梯度下降法优化目标函数Nowadays we can learn about domains that were usually reserved for academic communities. From Artificial Intelligence to Quantum Physics, we can browse an enormous amount of ...
Nowadays we can learn about domains that were usually reserved for academic communities. From Artificial Intelligence to Quantum Physics, we can browse an enormous amount of information available on the Internet and benefit from it.
However, the availability of information has some drawbacks. We need to be aware of a huge amount of unverified sources, full of factual errors (it’s a topic for the whole different discussion). What’s more, we can get used to getting answers with ease by googling it. As a result, we often take them for granted and use them without a better understanding.
The process of discovering things on our own is an important part of learning. Let’s take part in such an experiment and calculate derivatives behind Gradient Descent algorithm for a Linear Regression.
Linear Regression is a statistical method that can be used to model the relationship between variables [1, 2]. It’s described by a line equation:
We have two parameters Θ₀ and Θ₁ and avariable x. Having data points we can find optimal parameters to fit the line to our data set.
我们有两个参数Θ₀和Θ₁和a 变量x 。 有了数据点，我们可以找到最佳参数以使线适合我们的数据集。
Ok, now the Gradient Descent [2, 3]. It is an iterative algorithm that is widely used in Machine Learning (in many different flavors). We can use it to automatically find optimal parameters of our line.
To do this, we need to optimize an objective function defined by this formula:
In this function, we iterate over each point (xʲ, yʲ) from our data set. Then we calculate the value of a function f for xʲ, and current theta parameters (Θ₀, Θ₁). We take a result and subtract yʲ. Finally, we square it and add it to the sum.
Our objective function is a composite function. We can think of it as it has an “outer” function and an “inner” function . To calculate a derivative of a composite function we’ll follow a chain rule:
In our case, the “outer” part is about raising everything inside the brackets (“inner function”) to the second power. According to the rule we need to multiply the “outer function” derivative by the derivative of an “inner function”. It looks like this:
The next step is calculating a derivative of a power function . Let’s recall a derivative power rule formula:
Our “outer function” is simply an expression raised to the second power. So we put 2 before the whole formula and leave the rest as it (2 -1 = 1, and expression raised to the first power is simply that expression).
We still need to calculate a derivative of an “inner function” (right side of the formula). Let’s move to the third step.
步骤3.常数的导数 (Step 3. The derivative of a constant)
The last rule is the simplest one. It is used to determine a derivative of a constant:
As a constant means, no changes, derivative of a constant is equal to zero . For example f’(4) = 0.
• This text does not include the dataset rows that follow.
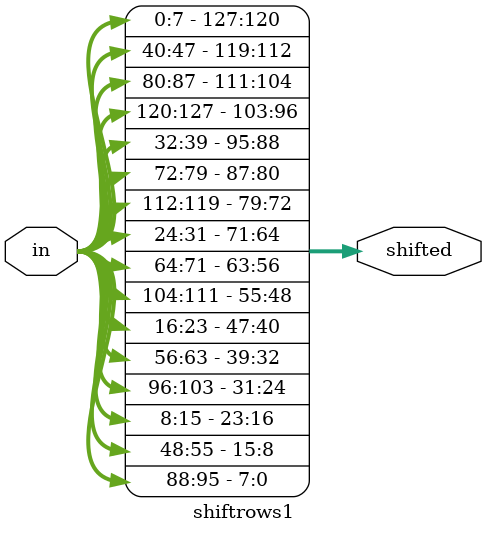
<source format=v>
module shiftrows1 (in, shifted);
	input [0:127] in;
	output [0:127] shifted;
	
	assign shifted[0:7] = in[0:7];
	assign shifted[32:39] = in[32:39];
	assign shifted[64:71] = in[64:71];
   assign shifted[96:103] = in[96:103];
	
   assign shifted[8:15] = in[40:47];
   assign shifted[40:47] = in[72:79];
   assign shifted[72:79] = in[104:111];
   assign shifted[104:111] = in[8:15];
	
   assign shifted[16:23] = in[80:87];
   assign shifted[48:55] = in[112:119];
   assign shifted[80:87] = in[16:23];
   assign shifted[112:119] = in[48:55];
	
   assign shifted[24:31] = in[120:127];
   assign shifted[56:63] = in[24:31];
   assign shifted[88:95] = in[56:63];
   assign shifted[120:127] = in[88:95];

endmodule

</source>
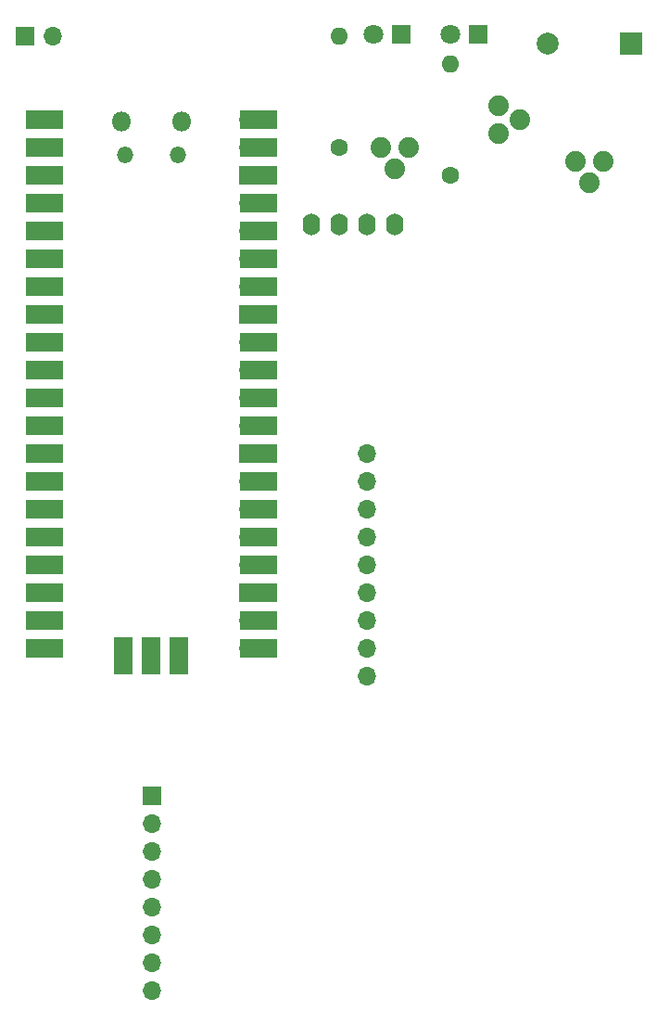
<source format=gbr>
%TF.GenerationSoftware,KiCad,Pcbnew,7.0.10+dfsg-1*%
%TF.CreationDate,2024-02-23T10:47:49+01:00*%
%TF.ProjectId,chibi_v2_1,63686962-695f-4763-925f-312e6b696361,rev?*%
%TF.SameCoordinates,Original*%
%TF.FileFunction,Soldermask,Bot*%
%TF.FilePolarity,Negative*%
%FSLAX46Y46*%
G04 Gerber Fmt 4.6, Leading zero omitted, Abs format (unit mm)*
G04 Created by KiCad (PCBNEW 7.0.10+dfsg-1) date 2024-02-23 10:47:49*
%MOMM*%
%LPD*%
G01*
G04 APERTURE LIST*
%ADD10C,1.600000*%
%ADD11O,1.600000X1.600000*%
%ADD12R,1.800000X1.800000*%
%ADD13C,1.800000*%
%ADD14R,1.700000X1.700000*%
%ADD15O,1.700000X1.700000*%
%ADD16R,2.000000X2.000000*%
%ADD17C,2.000000*%
%ADD18C,1.880400*%
%ADD19O,1.600000X2.000000*%
%ADD20O,1.800000X1.800000*%
%ADD21O,1.500000X1.500000*%
%ADD22R,3.500000X1.700000*%
%ADD23R,1.700000X3.500000*%
G04 APERTURE END LIST*
D10*
%TO.C,R2*%
X134620000Y-50800000D03*
D11*
X134620000Y-40640000D03*
%TD*%
D12*
%TO.C,D1*%
X140315000Y-40410000D03*
D13*
X137775000Y-40410000D03*
%TD*%
D14*
%TO.C,J2*%
X117500000Y-109920000D03*
D15*
X117500000Y-112460000D03*
X117500000Y-115000000D03*
X117500000Y-117540000D03*
X117500000Y-120080000D03*
X117500000Y-122620000D03*
X117500000Y-125160000D03*
X117500000Y-127700000D03*
%TD*%
D12*
%TO.C,D2*%
X147300000Y-40410000D03*
D13*
X144760000Y-40410000D03*
%TD*%
D16*
%TO.C,BZ1*%
X161280000Y-41275000D03*
D17*
X153680000Y-41275000D03*
%TD*%
D10*
%TO.C,R1*%
X144780000Y-53340000D03*
D11*
X144780000Y-43180000D03*
%TD*%
D18*
%TO.C,Q3*%
X149225000Y-49530000D03*
X151130000Y-48260000D03*
X149225000Y-46990000D03*
%TD*%
%TO.C,Q2*%
X138430000Y-50800000D03*
X139700000Y-52705000D03*
X140970000Y-50800000D03*
%TD*%
%TO.C,Q1*%
X156210000Y-52070000D03*
X157480000Y-53975000D03*
X158750000Y-52070000D03*
%TD*%
D19*
%TO.C,Display1*%
X132080000Y-57785000D03*
X134620000Y-57785000D03*
X137160000Y-57785000D03*
X139700000Y-57785000D03*
%TD*%
D14*
%TO.C,J1*%
X105925000Y-40600000D03*
D15*
X108465000Y-40600000D03*
%TD*%
D20*
%TO.C,Pico1*%
X120200000Y-48390000D03*
D21*
X119900000Y-51420000D03*
X115050000Y-51420000D03*
D20*
X114750000Y-48390000D03*
D15*
X126365000Y-48260000D03*
D22*
X127265000Y-48260000D03*
D15*
X126365000Y-50800000D03*
D22*
X127265000Y-50800000D03*
D14*
X126365000Y-53340000D03*
D22*
X127265000Y-53340000D03*
D15*
X126365000Y-55880000D03*
D22*
X127265000Y-55880000D03*
D15*
X126365000Y-58420000D03*
D22*
X127265000Y-58420000D03*
D15*
X126365000Y-60960000D03*
D22*
X127265000Y-60960000D03*
D15*
X126365000Y-63500000D03*
D22*
X127265000Y-63500000D03*
D14*
X126365000Y-66040000D03*
D22*
X127265000Y-66040000D03*
D15*
X126365000Y-68580000D03*
D22*
X127265000Y-68580000D03*
D15*
X126365000Y-71120000D03*
D22*
X127265000Y-71120000D03*
D15*
X126365000Y-73660000D03*
D22*
X127265000Y-73660000D03*
D15*
X126365000Y-76200000D03*
D22*
X127265000Y-76200000D03*
D14*
X126365000Y-78740000D03*
D22*
X127265000Y-78740000D03*
D15*
X126365000Y-81280000D03*
D22*
X127265000Y-81280000D03*
D15*
X126365000Y-83820000D03*
D22*
X127265000Y-83820000D03*
D15*
X126365000Y-86360000D03*
D22*
X127265000Y-86360000D03*
D15*
X126365000Y-88900000D03*
D22*
X127265000Y-88900000D03*
D14*
X126365000Y-91440000D03*
D22*
X127265000Y-91440000D03*
D15*
X126365000Y-93980000D03*
D22*
X127265000Y-93980000D03*
D15*
X126365000Y-96520000D03*
D22*
X127265000Y-96520000D03*
D15*
X108585000Y-96520000D03*
D22*
X107685000Y-96520000D03*
D15*
X108585000Y-93980000D03*
D22*
X107685000Y-93980000D03*
D14*
X108585000Y-91440000D03*
D22*
X107685000Y-91440000D03*
D15*
X108585000Y-88900000D03*
D22*
X107685000Y-88900000D03*
D15*
X108585000Y-86360000D03*
D22*
X107685000Y-86360000D03*
D15*
X108585000Y-83820000D03*
D22*
X107685000Y-83820000D03*
D15*
X108585000Y-81280000D03*
D22*
X107685000Y-81280000D03*
D14*
X108585000Y-78740000D03*
D22*
X107685000Y-78740000D03*
D15*
X108585000Y-76200000D03*
D22*
X107685000Y-76200000D03*
D15*
X108585000Y-73660000D03*
D22*
X107685000Y-73660000D03*
D15*
X108585000Y-71120000D03*
D22*
X107685000Y-71120000D03*
D15*
X108585000Y-68580000D03*
D22*
X107685000Y-68580000D03*
D14*
X108585000Y-66040000D03*
D22*
X107685000Y-66040000D03*
D15*
X108585000Y-63500000D03*
D22*
X107685000Y-63500000D03*
D15*
X108585000Y-60960000D03*
D22*
X107685000Y-60960000D03*
D15*
X108585000Y-58420000D03*
D22*
X107685000Y-58420000D03*
D15*
X108585000Y-55880000D03*
D22*
X107685000Y-55880000D03*
D14*
X108585000Y-53340000D03*
D22*
X107685000Y-53340000D03*
D15*
X108585000Y-50800000D03*
D22*
X107685000Y-50800000D03*
D15*
X108585000Y-48260000D03*
D22*
X107685000Y-48260000D03*
D15*
X120015000Y-96290000D03*
D23*
X120015000Y-97190000D03*
D14*
X117475000Y-96290000D03*
D23*
X117475000Y-97190000D03*
D15*
X114935000Y-96290000D03*
D23*
X114935000Y-97190000D03*
%TD*%
D15*
%TO.C,SDCard1*%
X137160000Y-99060000D03*
X137160000Y-96520000D03*
X137160000Y-93980000D03*
X137160000Y-91440000D03*
X137160000Y-88900000D03*
X137160000Y-86360000D03*
X137160000Y-83820000D03*
X137160000Y-81280000D03*
X137160000Y-78740000D03*
%TD*%
M02*

</source>
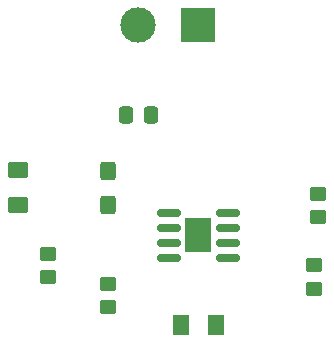
<source format=gbr>
%TF.GenerationSoftware,KiCad,Pcbnew,(6.0.10)*%
%TF.CreationDate,2023-02-17T12:14:38-08:00*%
%TF.ProjectId,lab4newproject,6c616234-6e65-4777-9072-6f6a6563742e,rev?*%
%TF.SameCoordinates,Original*%
%TF.FileFunction,Soldermask,Top*%
%TF.FilePolarity,Negative*%
%FSLAX46Y46*%
G04 Gerber Fmt 4.6, Leading zero omitted, Abs format (unit mm)*
G04 Created by KiCad (PCBNEW (6.0.10)) date 2023-02-17 12:14:38*
%MOMM*%
%LPD*%
G01*
G04 APERTURE LIST*
G04 Aperture macros list*
%AMRoundRect*
0 Rectangle with rounded corners*
0 $1 Rounding radius*
0 $2 $3 $4 $5 $6 $7 $8 $9 X,Y pos of 4 corners*
0 Add a 4 corners polygon primitive as box body*
4,1,4,$2,$3,$4,$5,$6,$7,$8,$9,$2,$3,0*
0 Add four circle primitives for the rounded corners*
1,1,$1+$1,$2,$3*
1,1,$1+$1,$4,$5*
1,1,$1+$1,$6,$7*
1,1,$1+$1,$8,$9*
0 Add four rect primitives between the rounded corners*
20,1,$1+$1,$2,$3,$4,$5,0*
20,1,$1+$1,$4,$5,$6,$7,0*
20,1,$1+$1,$6,$7,$8,$9,0*
20,1,$1+$1,$8,$9,$2,$3,0*%
G04 Aperture macros list end*
%ADD10RoundRect,0.250000X0.450000X-0.350000X0.450000X0.350000X-0.450000X0.350000X-0.450000X-0.350000X0*%
%ADD11RoundRect,0.250000X0.425000X-0.537500X0.425000X0.537500X-0.425000X0.537500X-0.425000X-0.537500X0*%
%ADD12RoundRect,0.150000X-0.825000X-0.150000X0.825000X-0.150000X0.825000X0.150000X-0.825000X0.150000X0*%
%ADD13R,2.290000X3.000000*%
%ADD14RoundRect,0.250001X-0.624999X0.462499X-0.624999X-0.462499X0.624999X-0.462499X0.624999X0.462499X0*%
%ADD15R,3.000000X3.000000*%
%ADD16C,3.000000*%
%ADD17RoundRect,0.250000X-0.450000X0.350000X-0.450000X-0.350000X0.450000X-0.350000X0.450000X0.350000X0*%
%ADD18RoundRect,0.250001X-0.462499X-0.624999X0.462499X-0.624999X0.462499X0.624999X-0.462499X0.624999X0*%
%ADD19RoundRect,0.250000X0.337500X0.475000X-0.337500X0.475000X-0.337500X-0.475000X0.337500X-0.475000X0*%
G04 APERTURE END LIST*
D10*
%TO.C,R4*%
X127000000Y-105140000D03*
X127000000Y-103140000D03*
%TD*%
D11*
%TO.C,C1*%
X132080000Y-99060000D03*
X132080000Y-96185000D03*
%TD*%
D12*
%TO.C,U1*%
X137225000Y-99695000D03*
X137225000Y-100965000D03*
X137225000Y-102235000D03*
X137225000Y-103505000D03*
X142175000Y-103505000D03*
X142175000Y-102235000D03*
X142175000Y-100965000D03*
X142175000Y-99695000D03*
D13*
X139700000Y-101600000D03*
%TD*%
D10*
%TO.C,R3*%
X132080000Y-107680000D03*
X132080000Y-105680000D03*
%TD*%
D14*
%TO.C,D2*%
X124460000Y-96085000D03*
X124460000Y-99060000D03*
%TD*%
D15*
%TO.C,J1*%
X139700000Y-83820000D03*
D16*
X134620000Y-83820000D03*
%TD*%
D17*
%TO.C,R1*%
X149860000Y-98060000D03*
X149860000Y-100060000D03*
%TD*%
D18*
%TO.C,D1*%
X138212500Y-109220000D03*
X141187500Y-109220000D03*
%TD*%
D19*
%TO.C,C2*%
X135657500Y-91440000D03*
X133582500Y-91440000D03*
%TD*%
D17*
%TO.C,R2*%
X149515000Y-104140000D03*
X149515000Y-106140000D03*
%TD*%
M02*

</source>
作为常数，没有变化，常数的导数等于零。 例如f'(4)= 0 。
Having all three rules in mind let’s break the “inner function” down:
The tricky part of our Gradient Descent objective function is that x is not a variable. x and y are constants that come from data set points. As we look for optimal parameters of our line, Θ₀ and Θ₁ are variables. That’s why we calculate two derivatives, one with respect to Θ₀ and one with respect to Θ₁.
Let’s start by calculating the derivative with respect to Θ₀. It means that Θ₁ will be treated as a constant.
You can see that constant parts were set to zero. What happened to Θ₀? As it’s a variable raised to the first power (a¹=a), we applied the power rule. It resulted in Θ₀ raised to the power of zero. When we raise a number to the power of zero, it’s equal to 1 (a⁰=1). And that’s it! Our derivative with respect to Θ₀ is equal to 1.
Finally, we have the whole derivative with respect to Θ₀:
Now it’s time to calculate a derivative with respect to Θ₁. It means that we treat Θ₀ as a constant.
By analogy to the previous example, Θ₁ was treated as a variable raised to the first power. Then we applied a power rule which reduced Θ₁ to 1. However Θ₁ is multiplied by x, so we end up with derivative equal to x.
The final form of the derivative with respect to Θ₁ looks like this:
完整的梯度下降配方 (Complete Gradient Descent recipe)
We calculated the derivatives needed by the Gradient Descent algorithm! Let’s put them where they belong:
By doing this exercise we get a deeper understanding of formula origins. We don’t take it as a magic incantation we found in the old book, but instead, we actively go through the process of analyzing it. We break down the method to smaller pieces and we realize that we can finish calculations by ourselves and put it all together.
From time to time grab a pen and paper and solve a problem. You can find an equation or method you already successfully use and try to gain this deeper insight by decomposing it. It will give you a lot of satisfaction and spark your creativity.